Your child’s personal statement is checked to make sure it has not been copied, then all the information in their application is processed. This can take up to 48 hours.
Receiving a conditional or unconditional offer is good news, but it’s important to know the difference and commitment they’re making if they accept one.
- A conditional offer means your child needs to meet some conditions – usually exam results. If they accept a conditional offer as their firm choice, they are committed to taking up the place if they meet the conditions.
- An unconditional offer means the place is theirs if they want it. They still might have to meet non-academic conditions, such as a health check. If they accept an unconditional offer as their firm choice, they are committed to taking up the place, regardless of what grades they get.
- An unsuccessful application means the university has decided not to offer them a place.
- A withdrawn application means the choice has been withdrawn, either by your child, or by the university. If the university has done this, they’ll let your child know why.
Once they've received decisions from all their choices, your child needs to reply to any offers they have. Make sure they’re accepting the right offer, for the right reasons.
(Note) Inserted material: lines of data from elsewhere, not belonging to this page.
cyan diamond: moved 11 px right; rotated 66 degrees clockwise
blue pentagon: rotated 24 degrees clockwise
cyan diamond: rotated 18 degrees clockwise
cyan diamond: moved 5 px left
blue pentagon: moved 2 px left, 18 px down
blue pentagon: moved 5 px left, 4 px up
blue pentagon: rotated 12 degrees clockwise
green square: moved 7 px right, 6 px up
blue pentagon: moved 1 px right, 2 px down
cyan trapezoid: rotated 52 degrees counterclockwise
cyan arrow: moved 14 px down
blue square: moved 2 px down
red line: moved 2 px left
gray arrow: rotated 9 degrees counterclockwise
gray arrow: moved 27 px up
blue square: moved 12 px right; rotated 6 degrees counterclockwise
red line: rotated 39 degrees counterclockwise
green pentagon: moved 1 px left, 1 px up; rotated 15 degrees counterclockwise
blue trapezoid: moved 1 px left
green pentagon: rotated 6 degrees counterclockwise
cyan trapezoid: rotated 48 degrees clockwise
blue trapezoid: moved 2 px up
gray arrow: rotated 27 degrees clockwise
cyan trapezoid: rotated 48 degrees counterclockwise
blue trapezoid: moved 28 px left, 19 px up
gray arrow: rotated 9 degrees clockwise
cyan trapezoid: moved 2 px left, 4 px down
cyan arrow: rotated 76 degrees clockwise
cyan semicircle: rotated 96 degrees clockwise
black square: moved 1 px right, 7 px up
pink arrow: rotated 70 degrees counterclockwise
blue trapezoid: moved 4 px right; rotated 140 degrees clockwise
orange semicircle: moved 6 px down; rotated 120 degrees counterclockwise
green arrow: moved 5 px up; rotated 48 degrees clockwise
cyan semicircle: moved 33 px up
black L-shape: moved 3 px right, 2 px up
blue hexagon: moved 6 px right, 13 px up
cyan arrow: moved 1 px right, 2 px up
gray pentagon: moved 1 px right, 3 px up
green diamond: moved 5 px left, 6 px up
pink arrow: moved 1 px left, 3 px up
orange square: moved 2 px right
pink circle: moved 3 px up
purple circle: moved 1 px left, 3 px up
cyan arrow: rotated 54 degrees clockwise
Before replying, they need to:
- understand the conditions of their offer – if they’re not sure, they should contact the university
- visit the university or college – if they haven’t already done so, it’s good to check if it’s somewhere they’ll be happy
- discuss any individual needs with the university – for example, if they have a disability, so everything is in place when they start the course
- check the tuition fees – it’s important to know what they are before accepting the offer
- take time to compare their offers, to make sure they’re happy with those they want to accept and those they don’t
Your child can accept an offer as their firm or insurance choice.
- For a conditional offer, they will be guaranteed a place on the course if they meet the conditions.
- For an unconditional offer, the place is theirs.
In either case, they are committed to that course at that university or college.
This has the same level of commitment as a firm choice, but only comes into play if your child doesn’t meet the conditions of their firm choice – it’s like a second chance to get a place. It makes sense for the insurance choice to have less demanding conditions than the firm choice.
Your child will have a deadline to reply to the offers they receive, which depends on when they received the last one. The table below shows the official deadline dates, but it’s really important they check their application to see their personal deadline.
If they don’t reply to their offers by their deadline, any offers they have will be automatically declined on their behalf – this is called decline by default.
Narrowing down a potential five offers to decide their firm and insurance choices can be difficult. This is where you can serve as a valuable sounding board.
If they’re unsure what to do, talk to them about what they want to get out of a course and their university experience.
Has this changed at all in the last few months? How do these offers align with their goals or preferences?